• [Records for this task]:
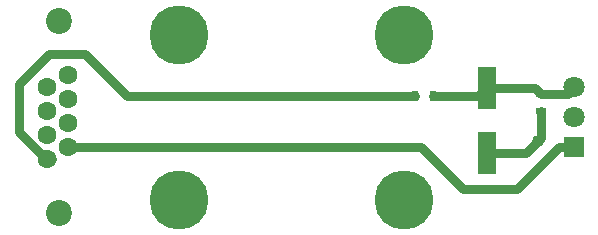
<source format=gbr>
G04 #@! TF.FileFunction,Copper,L1,Top,Signal*
%FSLAX46Y46*%
G04 Gerber Fmt 4.6, Leading zero omitted, Abs format (unit mm)*
G04 Created by KiCad (PCBNEW 4.0.7) date 01/10/18 16:29:44*
%MOMM*%
%LPD*%
G01*
G04 APERTURE LIST*
%ADD10C,0.150000*%
%ADD11R,0.900000X0.500000*%
%ADD12C,2.200000*%
%ADD13C,1.600000*%
%ADD14R,1.800000X1.800000*%
%ADD15C,1.800000*%
%ADD16R,1.600200X3.599200*%
%ADD17R,0.500000X0.900000*%
%ADD18C,5.000000*%
%ADD19C,1.016000*%
%ADD20C,0.762000*%
%ADD21C,0.508000*%
G04 APERTURE END LIST*
D10*
D11*
X82042000Y-43700000D03*
X82042000Y-45200000D03*
D12*
X41272000Y-37590000D03*
X41272000Y-53850000D03*
D13*
X40252000Y-45220000D03*
X40252000Y-47250000D03*
X42032000Y-44190000D03*
X42032000Y-46220000D03*
X42032000Y-42160000D03*
X40252000Y-43190000D03*
X42032000Y-48250000D03*
X40252000Y-49280000D03*
D14*
X84836000Y-48260000D03*
D15*
X84836000Y-45720000D03*
X84836000Y-43180000D03*
D16*
X77470000Y-43223200D03*
X77470000Y-48724800D03*
D17*
X71386000Y-43942000D03*
X72886000Y-43942000D03*
D18*
X51435000Y-38735000D03*
X51435000Y-52705000D03*
X70485000Y-38735000D03*
X70485000Y-52705000D03*
D19*
X81788000Y-47752000D03*
D20*
X77470000Y-48724800D02*
X80815200Y-48724800D01*
X82042000Y-47498000D02*
X81788000Y-47752000D01*
X82042000Y-47498000D02*
X82042000Y-45200000D01*
X80815200Y-48724800D02*
X81788000Y-47752000D01*
X42032000Y-48250000D02*
X71872000Y-48250000D01*
X83566000Y-48260000D02*
X84836000Y-48260000D01*
X80010000Y-51816000D02*
X83566000Y-48260000D01*
X75438000Y-51816000D02*
X80010000Y-51816000D01*
X71872000Y-48250000D02*
X75438000Y-51816000D01*
D21*
X84836000Y-48260000D02*
X84582000Y-48260000D01*
D20*
X40252000Y-49280000D02*
X40136000Y-49280000D01*
X40136000Y-49280000D02*
X37846000Y-46990000D01*
X46990000Y-43942000D02*
X71386000Y-43942000D01*
X43434000Y-40386000D02*
X46990000Y-43942000D01*
X40386000Y-40386000D02*
X43434000Y-40386000D01*
X37846000Y-42926000D02*
X40386000Y-40386000D01*
X37846000Y-46990000D02*
X37846000Y-42926000D01*
X40252000Y-49280000D02*
X40644000Y-49280000D01*
X82042000Y-43700000D02*
X84316000Y-43700000D01*
X84316000Y-43700000D02*
X84836000Y-43180000D01*
X77470000Y-43223200D02*
X81565200Y-43223200D01*
X81565200Y-43223200D02*
X82042000Y-43700000D01*
X72886000Y-43942000D02*
X76751200Y-43942000D01*
X76751200Y-43942000D02*
X77470000Y-43223200D01*
M02*

</source>
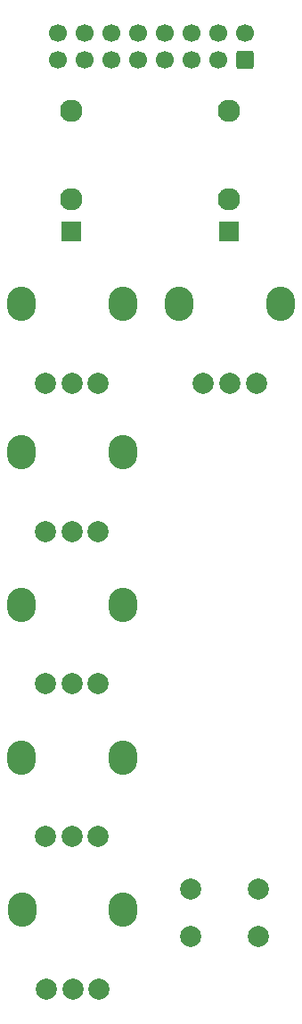
<source format=gbr>
%TF.GenerationSoftware,KiCad,Pcbnew,(6.0.0-0)*%
%TF.CreationDate,2022-12-14T00:02:15-05:00*%
%TF.ProjectId,ht-hat-cymbal-cowbell,68742d68-6174-42d6-9379-6d62616c2d63,rev?*%
%TF.SameCoordinates,Original*%
%TF.FileFunction,Soldermask,Top*%
%TF.FilePolarity,Negative*%
%FSLAX46Y46*%
G04 Gerber Fmt 4.6, Leading zero omitted, Abs format (unit mm)*
G04 Created by KiCad (PCBNEW (6.0.0-0)) date 2022-12-14 00:02:15*
%MOMM*%
%LPD*%
G01*
G04 APERTURE LIST*
G04 Aperture macros list*
%AMRoundRect*
0 Rectangle with rounded corners*
0 $1 Rounding radius*
0 $2 $3 $4 $5 $6 $7 $8 $9 X,Y pos of 4 corners*
0 Add a 4 corners polygon primitive as box body*
4,1,4,$2,$3,$4,$5,$6,$7,$8,$9,$2,$3,0*
0 Add four circle primitives for the rounded corners*
1,1,$1+$1,$2,$3*
1,1,$1+$1,$4,$5*
1,1,$1+$1,$6,$7*
1,1,$1+$1,$8,$9*
0 Add four rect primitives between the rounded corners*
20,1,$1+$1,$2,$3,$4,$5,0*
20,1,$1+$1,$4,$5,$6,$7,0*
20,1,$1+$1,$6,$7,$8,$9,0*
20,1,$1+$1,$8,$9,$2,$3,0*%
G04 Aperture macros list end*
%ADD10O,2.720000X3.240000*%
%ADD11C,2.000000*%
%ADD12R,1.930000X1.830000*%
%ADD13C,2.130000*%
%ADD14RoundRect,0.250000X0.600000X-0.600000X0.600000X0.600000X-0.600000X0.600000X-0.600000X-0.600000X0*%
%ADD15C,1.700000*%
G04 APERTURE END LIST*
D10*
%TO.C,RV3*%
X64226000Y-80589250D03*
X54626000Y-80589250D03*
D11*
X56926000Y-88089250D03*
X59426000Y-88089250D03*
X61926000Y-88089250D03*
%TD*%
%TO.C,RV6*%
X61996000Y-131438000D03*
X59496000Y-131438000D03*
X56996000Y-131438000D03*
D10*
X64296000Y-123938000D03*
X54696000Y-123938000D03*
%TD*%
%TO.C,RV1*%
X79226000Y-66534000D03*
X69626000Y-66534000D03*
D11*
X71926000Y-74034000D03*
X74426000Y-74034000D03*
X76926000Y-74034000D03*
%TD*%
D12*
%TO.C,J1*%
X59366000Y-59660000D03*
D13*
X59366000Y-56560000D03*
X59366000Y-48260000D03*
%TD*%
D10*
%TO.C,RV2*%
X64226000Y-66534000D03*
X54626000Y-66534000D03*
D11*
X56926000Y-74034000D03*
X59426000Y-74034000D03*
X61926000Y-74034000D03*
%TD*%
%TO.C,SW1*%
X77164000Y-121956000D03*
X70664000Y-121956000D03*
X70664000Y-126456000D03*
X77164000Y-126456000D03*
%TD*%
D10*
%TO.C,RV4*%
X64236000Y-94999000D03*
X54636000Y-94999000D03*
D11*
X56936000Y-102499000D03*
X59436000Y-102499000D03*
X61936000Y-102499000D03*
%TD*%
D10*
%TO.C,RV5*%
X54636000Y-109477000D03*
X64236000Y-109477000D03*
D11*
X56936000Y-116977000D03*
X59436000Y-116977000D03*
X61936000Y-116977000D03*
%TD*%
D12*
%TO.C,J2*%
X74366000Y-59660000D03*
D13*
X74366000Y-56560000D03*
X74366000Y-48260000D03*
%TD*%
D14*
%TO.C,U1*%
X75848000Y-43434000D03*
D15*
X75848000Y-40894000D03*
X73320000Y-40894000D03*
X73308000Y-43434000D03*
X70780000Y-40894000D03*
X70768000Y-43434000D03*
X68240000Y-40894000D03*
X68228000Y-43434000D03*
X65700000Y-40894000D03*
X65688000Y-43434000D03*
X63148000Y-43434000D03*
X63160000Y-40894000D03*
X60620000Y-40894000D03*
X60608000Y-43434000D03*
X58080000Y-40894000D03*
X58068000Y-43434000D03*
%TD*%
M02*

</source>
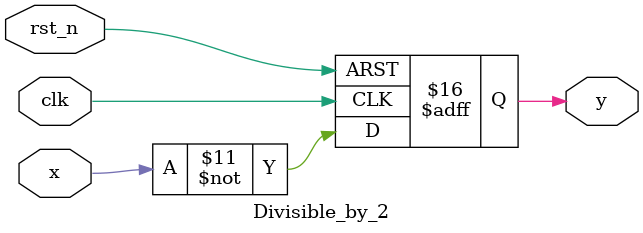
<source format=sv>
module Divisible_by_2(input x, rst_n, clk,
                      output reg y);

    reg pres_state, next_state;

    localparam S0 = 1'b0;
    localparam S1 = 1'b1;

    // Present State Block
    always @(posedge clk, negedge rst_n)
        if (~rst_n)
            pres_state <= S0;
        else
            pres_state <= next_state;

    // Next State Block
    always @(x, pres_state) begin
        case(pres_state)
            S0: next_state = x ? S1 : S0;
            S1: next_state = x ? S1 : S0;
            default: next_state = S0;
        endcase
    end

    // Output Block
    always @(posedge clk, negedge rst_n)
        if (~rst_n)
            y <= S0;
        else
            y <= (pres_state == S0 | pres_state == S1) & ~x;

endmodule

</source>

• [About this task]:
Set down exactly, and only, the lines from the one containing "reg pres_state, next_state;" through the final line of the entries above.

• [Finished exercise]:
    reg pres_state, next_state;

    localparam S0 = 1'b0;
    localparam S1 = 1'b1;

    // Present State Block
    always @(posedge clk, negedge rst_n)
        if (~rst_n)
            pres_state <= S0;
        else
            pres_state <= next_state;

    // Next State Block
    always @(x, pres_state) begin
        case(pres_state)
            S0: next_state = x ? S1 : S0;
            S1: next_state = x ? S1 : S0;
            default: next_state = S0;
        endcase
    end

    // Output Block
    always @(posedge clk, negedge rst_n)
        if (~rst_n)
            y <= S0;
        else
            y <= (pres_state == S0 | pres_state == S1) & ~x;

endmodule

</source>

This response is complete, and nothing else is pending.